Perché alle lotte degli operai, in questa fase, il governo risponde con la repressione.
«Sicuramente vedono le proteste come una minaccia per la sicurezza sociale, e sono preoccupati», ha spiegato al quotidiano finanziario Anita Chan, membro esterno presso il Political and Social Change Department della Australian National University.
In un altro caso recente, viene raccontato, durante uno sciopero ad ottobre di circa 270 lavoratori della Accurate Electronic Co. ci sono stati scontri con la polizia, e con 40 agenti antiterrorismo, secondo quanto riportato dai lavoratori e dagli attivisti sindacali.
L’operaio Yang Changsheng ha raccontato che stava filmando la protesta quando la polizia ha cominciato a colpire i suoi colleghi e lui li ha esortati a smettere.
Gli ufficiali lo hanno afferrato e preso a pugni, racconta, trattenendo lui ed altri colleghi per 15 ore.
I dirigenti della Accurate Electronic si sono rifiutati di commentare, come la polizia e i funzionari di Dongguan, dove ha sede la società. «Un funzionario della filiale del Dongguan, facente parte della All China Federation of Trade Unions, dice che il caso è stato in gran parte risolto».
Altrove – prosegue il Wall Street Journal – alcuni dirigenti sono stati sequestrati dopo gli annunci di licenziamento in numero nettamente maggiore rispetto a prima, dice M. Sean Molloy, amministratore delegato della Control Risks, basata a Shanghai, società di consulenza di gestione delle crisi di Londra.

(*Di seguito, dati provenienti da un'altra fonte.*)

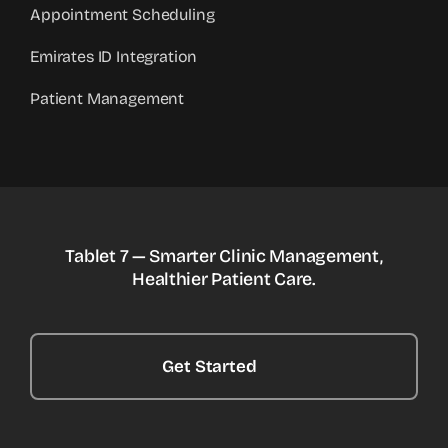
Appointment Scheduling
Emirates ID Integration
Patient Management
Tablet 7 — Smarter Clinic Management,
Healthier Patient Care.
Get Started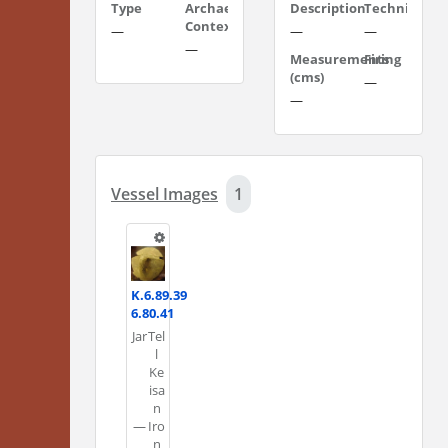
Type
Archaeological
Description
Technique
Context
—
—
—
—
Measurements
Firing
(cms)
—
—
Vessel Images
1
K.6.89.39
6.80.41
Jar
Tel
l
Ke
isa
n
—
Iro
n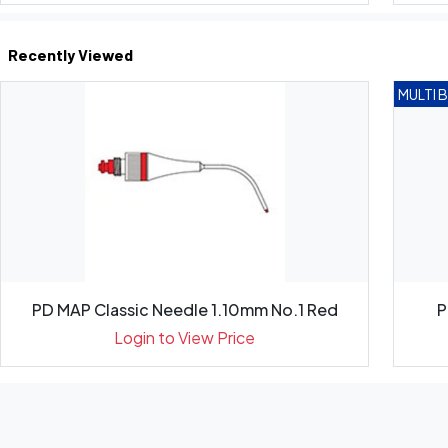
Recently Viewed
MULTI 
PD MAP Classic Needle 1.10mm No.1 Red
P
Login to View Price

«Un dirigente europeo afferma che alcuni lavoratori lo hanno sequestrato dopo che la sua compagnia ha annunciato una ristrutturazione nel mese di febbraio a Tianjin. I lavoratori hanno bloccato il cancello della fabbrica con un carrello elevatore e videoregistrato tutto quello che ha detto, sperando di esaurirlo. La polizia lo ha liberato alle 3 del mattino dopo 15 ore, ha spiegato».
«Dobbiamo aiutare i lavoratori a trovare lavoro, altrimenti saranno costretti ad agire illegalmente», ha affermato Zou Suojun, ex direttore di un’unità operativa della Plainvim International Ltd. Zou dice che i lavoratori della sede nel Dongguan lo hanno sequestrato per sette giorni nel 2013, picchiandolo e battendo un tamburo per non farlo dormire.
«Se l’economia continua ad andare in questo modo, dice, avremo seri disordini sociali in un paio d’anni». I funzionari della Plainvim si sono rifiutati di commentare. Un dipendente della Plainvim avrebbe confermato i dettagli della detenzione di Zou.
I migranti come Li – viene spiegato dal Wsj – hanno contribuito con il sudore al miracolo cinese, lasciando le aziende agricole in centinaia di milioni per costruire autostrade e abitazioni e assemblare di tutto, dalle scarpe agli i-Phones. Per molti è valsa anche la pena di lasciare le famiglie, in cambio della promessa economica. Sono loro il sangue del miracolo cinese. E ora vogliono qualcosa, in cambio dei propri sacrifici.
Ma le opportunità nelle città industriali potrebbero peggiorare. «Zeng Xiangquan, direttore del China Institute for Employment Research presso la Renmin University ed ex consigliere del Partito Comunista, ha detto in un forum di novembre che la Cina deve affrontare una nuova ondata di licenziamenti a causa della ristrutturazione delle imprese» secondo quanto scritto dall’agenzia ufficiale, la Xinhua.